In einer über weite Strecken ausgeglichenen Partie waren die Mainzer vor dem Tor cleverer und gefährlicher. Jeremiah St. Juste erzielte das Tor des Tages in der 48. Minute, als der VfL nach einer abgewehrten Ecke den Ball in der Vorwärtsbewegung doch wieder hergab, Jonathan Burkardt von außen in den Rückraum passen konnte und der Mainzer Verteidiger den Führungstreffer erzielte. In der Phase nach der Halbzeitpause hatten die Mainzer drei weitere Gelegenheiten. „Da sind wir am meisten unter Druck geraten“, analysierte Trainer Thomas Reis, der sich bei Torhüter Manuel Riemann bedanken durfte, dass das Spiel spannend blieb.

Die sichere VfL-Abwehr ließ ansonsten wenig zu, auch wenn es kurzfristig eine Änderung gab: Konstantinos Stafylidis vertrat Danilo Soares, der aus privaten Gründen nicht dabei war. Seine Frau ist hochschwanger. Innen verteidigte wieder Armel Bella Kotchap für Erhan Masovic, und er machte seine Sache ordentlich. Schwachpunkt in der Viererkette war nicht zum ersten Mal Cristian Gamboa, der bei mehreren Mainzer Angriffen nicht auf Ballhöhe war.

Das wäre mit mehr Torgefahr auf Bochumer Seite allerdings auch weniger aufgefallen. Vor allem im letzten Drittel passierte zu wenig, und wenn doch, dann waren die Abschlüsse nicht gut. Milos Pantovic und Eduard Löwen hatten im Mittelfeld nur selten zündende Ideen. Die beiden Flügelspieler, Takuma Asano und Christopher Antwi-Adjei, waren meist abgemeldet, haben kaum einen Ball festgemacht und warten weiter auf ihr erstes Saisontor. Und ganz vorne in der Spitze gab Sebastian Polter die nächste Bewerbung für eine Schaffenspause ab.

Diskussion am Elfmeterpunkt

Probleme, die nicht neu sind, weiß auch Thomas Reis: „Wir sind mit unseren Chancen fahrlässig umgegangen, haben uns mal wieder technische Unsauberkeiten erlaubt.“ Auch ärgerte er sich über einen verschossenen Elfmeter in der ersten Halbzeit nach einem Foul an Polter. Warum der Stürmer dann selbst schießen durfte und nicht Milos Pantovic, sorgte bei vielen Fans für Verwunderung. Denn Pantovic hatte den Ball schon in seinen Händen, doch plötzlich forderte Polter das Spielgerät, das er mit Unterstützung von Eduard Löwen auch bekam.

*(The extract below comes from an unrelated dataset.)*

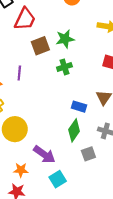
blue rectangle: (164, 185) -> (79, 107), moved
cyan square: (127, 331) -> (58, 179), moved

„Wir haben keinen Schützen festgelegt, ich habe mich einfach sicher gefühlt“, erklärte Pantovic, dem ja schon im November gegen Hoffenheim ähnliches passiert war. Da nahm ihm Manuel Riemann den Ball weg – und drosch ihn auf die Tribüne. Reis kündigte danach an, sich ab sofort in die Auswahl des Elfmeterschützen einmischen zu wollen. Doch offenbar beschränkte er sich darauf, seinem Torhüter einen Ausflug nach vorne zu verbieten. „Vielleicht muss ich es noch deutlicher machen“, sagte Reis nach der erneuten Diskussion am Punkt, die auch nur deshalb zum Thema wurde, weil Polter aus elf Metern scheiterte. Sein Schuss war so harmlos wie viele Bochumer Angriffe.

Rotation im DFB-Pokal

Immerhin gibt es schon am Dienstag die Chance zur Revanche. Dann trifft der VfL im DFB-Pokal und auf eigenem Platz wieder auf Mainz. Thomas Reis hofft darauf, dass neben Danilo Soares auch Gerrit Holtmann ins Team zurückkehren kann. Der Top-Scorer der Bochumer musste sich unter der Woche mehrfach übergeben und fühlte sich zu schwach, um seiner Mannschaft in Mainz zu helfen. Auch Elvis Rexhbecaj war angeschlagen, blieb deshalb zunächst auf der Bank, dürfte im Pokal aber wieder zur Startelf gehören. Reis wird wahrscheinlich rotieren, auch auf anderen Positionen sind Wechsel möglich, etwa im Sturm. Dann könnte sich Jürgen Locadia vielleicht länger als zehn Minuten zeigen.

(Foto: Imago / Fotostand)

Zweimal gegen den Ex-Klub

Top-Scorer Holtmann ist ein Mainzer Geschenk

Den Zweitklässlern der Bochumer Wilbergschule ist kurz vor Weihnachten ein YouTube-Hit gelungen. Die Schülerinnen und Schüler der Klasse 2c haben mit ihrem Lehrer einen VfL-Song geschrieben und anschließend gemeinsam gesungen. Mehr als 25.000 Menschen haben das Video allein auf dieser Plattform schon gesehen. Auch über Facebook und Instagram hat sich das Video schnell verbreitet.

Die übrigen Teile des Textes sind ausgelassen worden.